**Task to complete:**
Your reply should be one number: how many lines of the records below contain the string "cout".

**Provided records:**

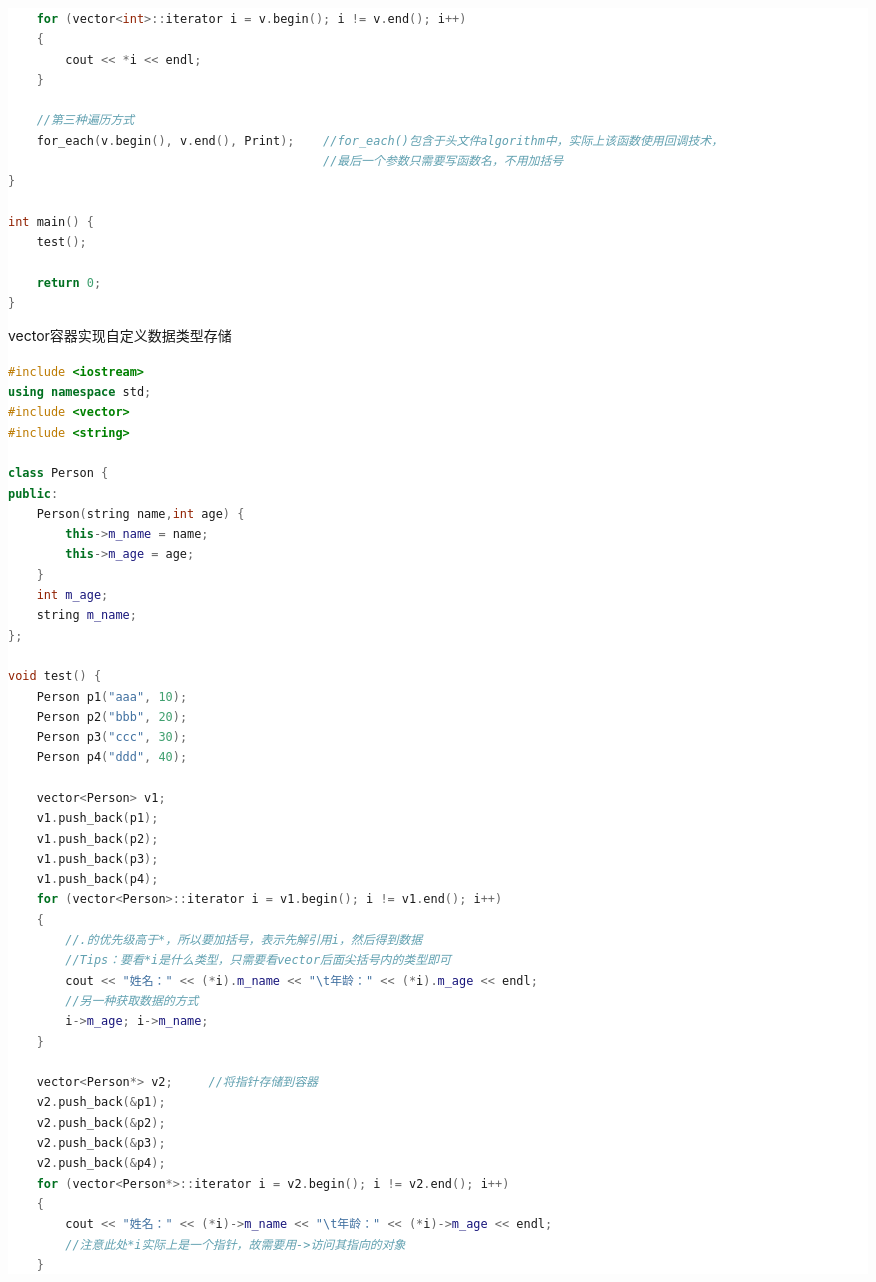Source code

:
 ```c++
	for (vector<int>::iterator i = v.begin(); i != v.end(); i++)
	{
		cout << *i << endl;
	}

	//第三种遍历方式
	for_each(v.begin(), v.end(), Print);	//for_each()包含于头文件algorithm中，实际上该函数使用回调技术，
											//最后一个参数只需要写函数名，不用加括号
}

int main() {
	test();

	return 0;
}
```
vector容器实现自定义数据类型存储
```c++
#include <iostream>
using namespace std;
#include <vector>
#include <string>

class Person {
public:
	Person(string name,int age) {
		this->m_name = name;
		this->m_age = age;
	}
	int m_age;
	string m_name;
};

void test() {
	Person p1("aaa", 10);
	Person p2("bbb", 20);
	Person p3("ccc", 30);
	Person p4("ddd", 40);
	
	vector<Person> v1;
	v1.push_back(p1);
	v1.push_back(p2);
	v1.push_back(p3);
	v1.push_back(p4);
	for (vector<Person>::iterator i = v1.begin(); i != v1.end(); i++)
	{
		//.的优先级高于*，所以要加括号，表示先解引用i，然后得到数据
		//Tips：要看*i是什么类型，只需要看vector后面尖括号内的类型即可
		cout << "姓名：" << (*i).m_name << "\t年龄：" << (*i).m_age << endl;
		//另一种获取数据的方式
		i->m_age; i->m_name;
	}

	vector<Person*> v2;		//将指针存储到容器
	v2.push_back(&p1);
	v2.push_back(&p2);
	v2.push_back(&p3);
	v2.push_back(&p4);
	for (vector<Person*>::iterator i = v2.begin(); i != v2.end(); i++)
	{
		cout << "姓名：" << (*i)->m_name << "\t年龄：" << (*i)->m_age << endl;
		//注意此处*i实际上是一个指针，故需要用->访问其指向的对象
	}
```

**Written response:**
3